Wacław Zimpel

Train Spotter

The Polish producer finds music in the everyday noises of the city

Modern cities are as much a nuisance as they are inspiring. In his introduction to acoustic ecology, R. Murray Schafer wrote that in an urban soundscape, meaningful sounds could be masked to the extent that an individual’s ‘auditory space’ is drastically reduced. But in The Art of Noises, Italian Futurist Luigi Russolo saw that habituating the human ear to the speed and energy of urban hassle required a new approach to composing music.

That fascination was a starting point for Wacław Zimpel’s new album Train Spotter.
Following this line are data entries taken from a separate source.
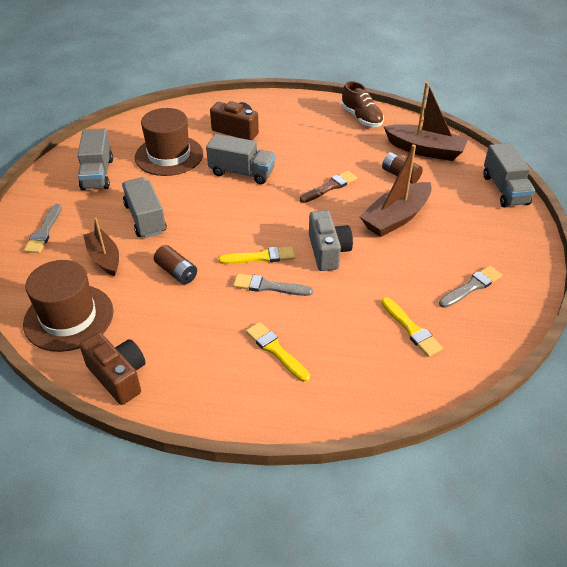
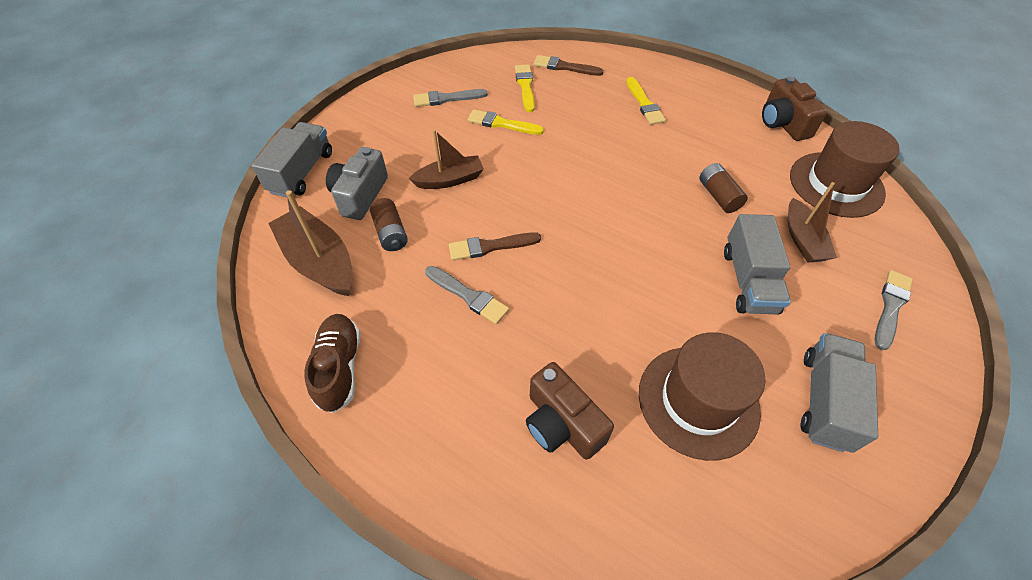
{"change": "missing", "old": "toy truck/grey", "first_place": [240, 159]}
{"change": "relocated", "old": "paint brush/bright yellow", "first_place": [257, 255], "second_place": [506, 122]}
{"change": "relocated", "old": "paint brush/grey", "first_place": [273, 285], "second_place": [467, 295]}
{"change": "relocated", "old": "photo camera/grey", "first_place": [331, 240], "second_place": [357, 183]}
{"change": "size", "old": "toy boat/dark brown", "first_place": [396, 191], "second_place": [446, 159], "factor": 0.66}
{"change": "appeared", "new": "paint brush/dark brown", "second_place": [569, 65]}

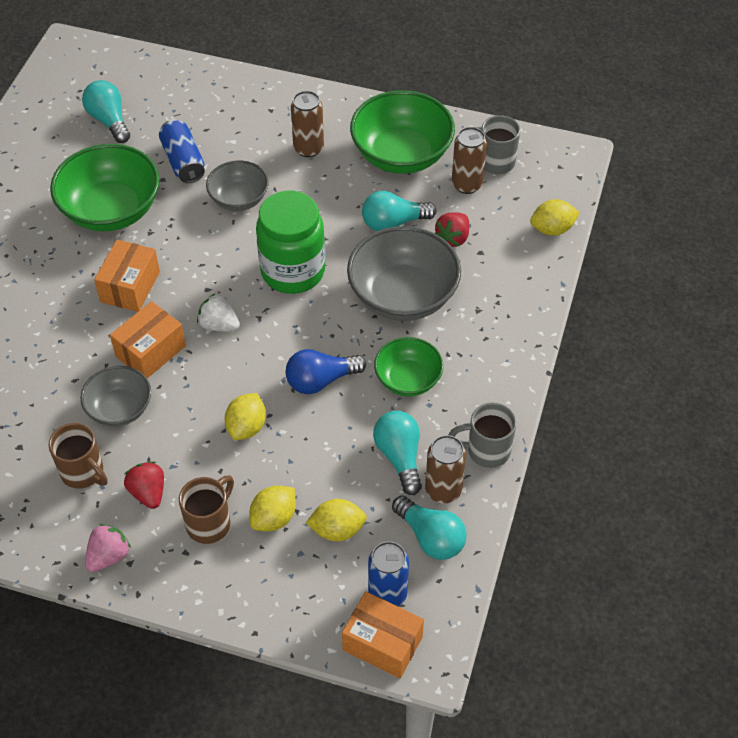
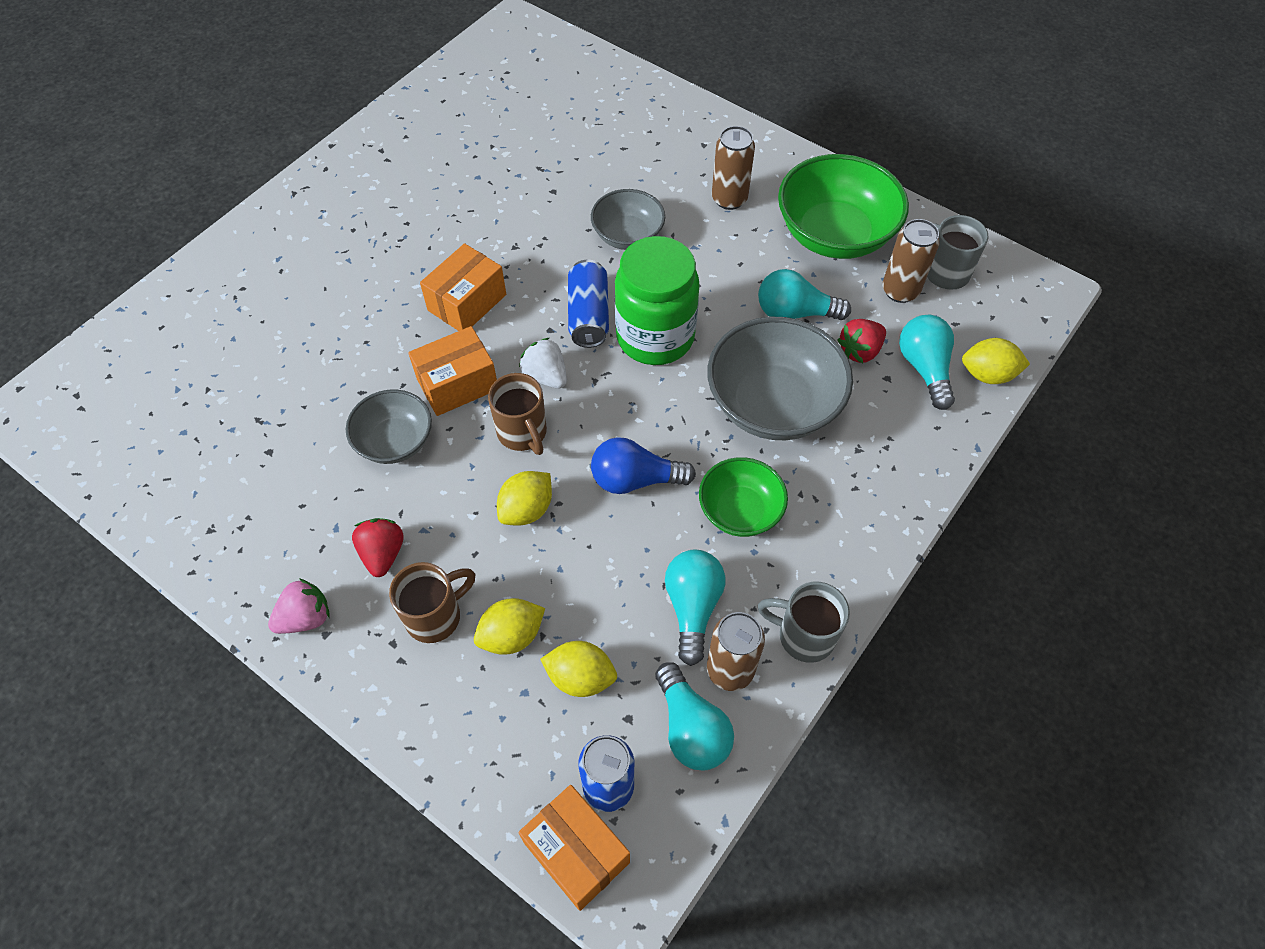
{"change": "relocated", "old": "coffee mug/dark brown", "first_place": [78, 456], "second_place": [517, 414]}
{"change": "missing", "old": "deep dish/emerald", "first_place": [105, 187]}
{"change": "relocated", "old": "light bulb/aqua", "first_place": [106, 111], "second_place": [927, 362]}
{"change": "relocated", "old": "can/blue", "first_place": [182, 151], "second_place": [588, 304]}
He recorded the soundscape of Warsaw, focusing on the rumbling public transport. He visited train stations and caught with the recorder the sound of tram stops or routes; he was looking for sounds with repetitive movements, like vehicles rhythmically reverberating on the tracks, escalators, or lifts.

Over a decade ago, the Polish clarinetist played free jazz, then went through minimalism and Carnatic-inspired albums to his synth-buzzing last solo album, Massive Oscillations from 2020. He collaborated with Sam Shackleton and James Holden too. Last year he told tQ that he feels more like a producer now. You can hear that clearly on his new release.

Zimpel didn’t make a field-recording album but decided to translate the city’s sound into music. On the one hand, the pulsating electronic collages are reminiscent of the musical sampling undertaken by Amon Tobin on Foley Room, on the other of the numerous experiments by Matthew Herbert, who reshapes found sounds into albums like Bodily Functions or Plat du Jour.

Here, the composer adds electronics, synths, and clarinet to the mix on his third solo album. On ‘Train Spotter’, you can hear the trams develop into a stunning, colourful, and pulsating electronic techno suite combined with clarinet sounds. ‘Phantom Paradise’ sounds like an urban jungle with cumulative layers of escalating ambient waves, vibrant jumping electronic passages, and stately clarinet parts in counterpoint to these fluctuations.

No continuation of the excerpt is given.